=== Dataset content ===

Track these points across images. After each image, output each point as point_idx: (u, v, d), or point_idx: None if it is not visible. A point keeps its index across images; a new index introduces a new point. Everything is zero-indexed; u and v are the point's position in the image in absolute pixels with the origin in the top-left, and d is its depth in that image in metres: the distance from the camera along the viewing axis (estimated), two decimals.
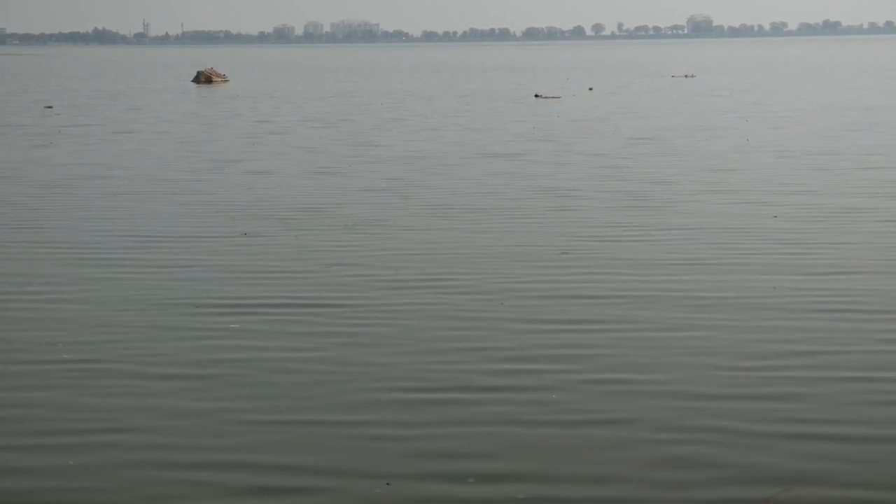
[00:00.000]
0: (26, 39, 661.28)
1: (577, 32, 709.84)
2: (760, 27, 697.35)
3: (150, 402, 11.48)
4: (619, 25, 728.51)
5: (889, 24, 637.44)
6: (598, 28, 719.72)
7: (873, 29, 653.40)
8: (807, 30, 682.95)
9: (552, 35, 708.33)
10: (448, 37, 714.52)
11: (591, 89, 79.57)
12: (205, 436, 10.52)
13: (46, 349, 13.37)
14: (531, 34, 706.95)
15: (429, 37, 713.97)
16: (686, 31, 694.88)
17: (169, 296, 15.91)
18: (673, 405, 11.16)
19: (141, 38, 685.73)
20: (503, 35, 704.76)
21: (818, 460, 9.78)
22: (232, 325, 14.39)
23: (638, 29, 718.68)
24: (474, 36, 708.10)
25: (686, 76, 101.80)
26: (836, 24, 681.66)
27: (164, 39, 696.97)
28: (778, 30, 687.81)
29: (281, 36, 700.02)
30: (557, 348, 13.11)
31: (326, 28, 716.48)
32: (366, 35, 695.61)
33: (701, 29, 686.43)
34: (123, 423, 10.86)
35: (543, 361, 12.59)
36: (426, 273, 17.28)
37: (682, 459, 9.85)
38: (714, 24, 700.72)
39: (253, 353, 13.10)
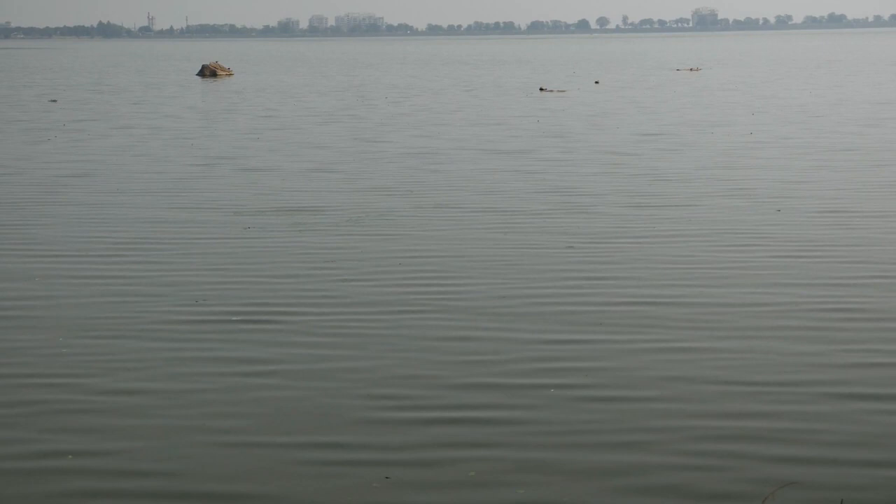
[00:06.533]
0: (31, 33, 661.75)
1: (582, 26, 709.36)
2: (766, 20, 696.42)
3: (129, 415, 11.29)
4: (624, 18, 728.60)
5: (894, 17, 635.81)
6: (602, 21, 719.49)
7: (879, 22, 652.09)
8: (812, 23, 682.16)
9: (557, 28, 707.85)
10: (453, 30, 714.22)
11: (597, 83, 79.39)
12: (176, 457, 10.11)
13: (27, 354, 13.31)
14: (536, 27, 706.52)
15: (433, 30, 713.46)
16: (691, 25, 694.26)
17: (164, 295, 15.76)
18: (676, 412, 11.00)
19: (146, 32, 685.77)
20: (508, 28, 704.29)
21: (819, 468, 9.70)
22: (234, 319, 14.37)
23: (643, 22, 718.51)
24: (479, 29, 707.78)
25: (691, 69, 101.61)
26: (842, 17, 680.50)
27: (169, 33, 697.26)
28: (783, 23, 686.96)
29: (285, 29, 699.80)
30: (560, 359, 12.93)
31: (331, 21, 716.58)
32: (370, 28, 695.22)
33: (706, 22, 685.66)
34: (102, 438, 10.68)
35: (544, 372, 12.42)
36: (427, 271, 17.10)
37: (685, 468, 9.74)
38: (719, 17, 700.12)
39: (247, 355, 12.91)
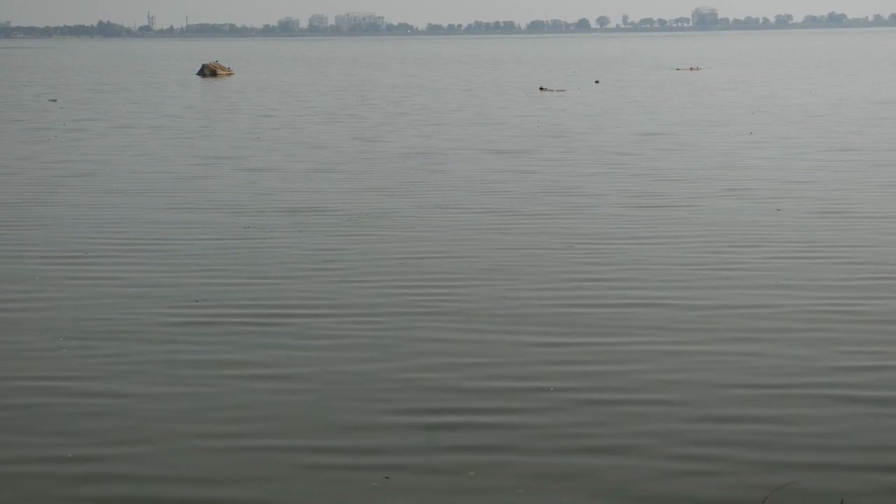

===

Activity:
Could you restate word for word the lines above from the one containing "7: (873, 29, 653.40)" through the one containing "23: (638, 29, 718.68)", both included, and nothing else?

Task solution:
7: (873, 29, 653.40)
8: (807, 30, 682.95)
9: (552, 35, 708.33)
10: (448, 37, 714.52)
11: (591, 89, 79.57)
12: (205, 436, 10.52)
13: (46, 349, 13.37)
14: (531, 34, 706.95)
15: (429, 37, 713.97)
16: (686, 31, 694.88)
17: (169, 296, 15.91)
18: (673, 405, 11.16)
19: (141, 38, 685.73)
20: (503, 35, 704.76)
21: (818, 460, 9.78)
22: (232, 325, 14.39)
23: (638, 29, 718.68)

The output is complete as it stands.